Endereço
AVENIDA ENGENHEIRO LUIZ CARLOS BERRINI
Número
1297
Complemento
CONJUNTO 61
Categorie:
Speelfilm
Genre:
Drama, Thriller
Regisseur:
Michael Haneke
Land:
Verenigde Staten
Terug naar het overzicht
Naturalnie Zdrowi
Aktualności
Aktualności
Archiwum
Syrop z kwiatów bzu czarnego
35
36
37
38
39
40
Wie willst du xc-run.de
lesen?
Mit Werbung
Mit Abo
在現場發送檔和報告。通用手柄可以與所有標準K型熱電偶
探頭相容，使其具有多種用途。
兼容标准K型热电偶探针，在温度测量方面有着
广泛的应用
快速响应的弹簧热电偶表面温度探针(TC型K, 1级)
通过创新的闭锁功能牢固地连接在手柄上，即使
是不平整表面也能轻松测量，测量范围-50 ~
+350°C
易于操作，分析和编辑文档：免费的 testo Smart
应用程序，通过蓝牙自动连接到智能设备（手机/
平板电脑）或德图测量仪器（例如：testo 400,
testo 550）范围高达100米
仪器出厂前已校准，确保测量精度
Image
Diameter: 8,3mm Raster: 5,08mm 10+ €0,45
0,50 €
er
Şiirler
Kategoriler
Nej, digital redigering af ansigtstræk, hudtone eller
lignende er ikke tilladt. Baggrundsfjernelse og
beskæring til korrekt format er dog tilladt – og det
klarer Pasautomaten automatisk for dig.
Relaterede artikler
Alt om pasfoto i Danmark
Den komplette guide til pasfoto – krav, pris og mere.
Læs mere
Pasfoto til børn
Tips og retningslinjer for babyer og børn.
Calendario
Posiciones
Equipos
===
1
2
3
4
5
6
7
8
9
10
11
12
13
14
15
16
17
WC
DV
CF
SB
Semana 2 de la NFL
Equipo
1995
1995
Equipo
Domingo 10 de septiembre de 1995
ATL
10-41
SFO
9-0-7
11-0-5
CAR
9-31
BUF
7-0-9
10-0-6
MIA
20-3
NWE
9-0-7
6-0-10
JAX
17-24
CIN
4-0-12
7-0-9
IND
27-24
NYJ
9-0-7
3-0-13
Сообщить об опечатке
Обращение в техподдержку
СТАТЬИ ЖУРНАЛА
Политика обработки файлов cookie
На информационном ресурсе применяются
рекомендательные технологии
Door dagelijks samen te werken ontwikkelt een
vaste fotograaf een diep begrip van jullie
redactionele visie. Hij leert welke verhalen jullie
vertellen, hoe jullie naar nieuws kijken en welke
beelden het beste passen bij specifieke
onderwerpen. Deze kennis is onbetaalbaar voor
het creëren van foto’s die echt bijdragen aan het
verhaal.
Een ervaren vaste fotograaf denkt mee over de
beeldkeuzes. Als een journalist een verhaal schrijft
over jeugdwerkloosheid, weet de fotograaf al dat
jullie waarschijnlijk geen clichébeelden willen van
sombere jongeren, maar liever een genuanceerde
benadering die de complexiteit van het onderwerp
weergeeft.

§ **Task requirements**:
Read the entries and show each line that mentions "welke".

§ **Solution for this problem**:
redactionele visie. Hij leert welke verhalen jullie
vertellen, hoe jullie naar nieuws kijken en welke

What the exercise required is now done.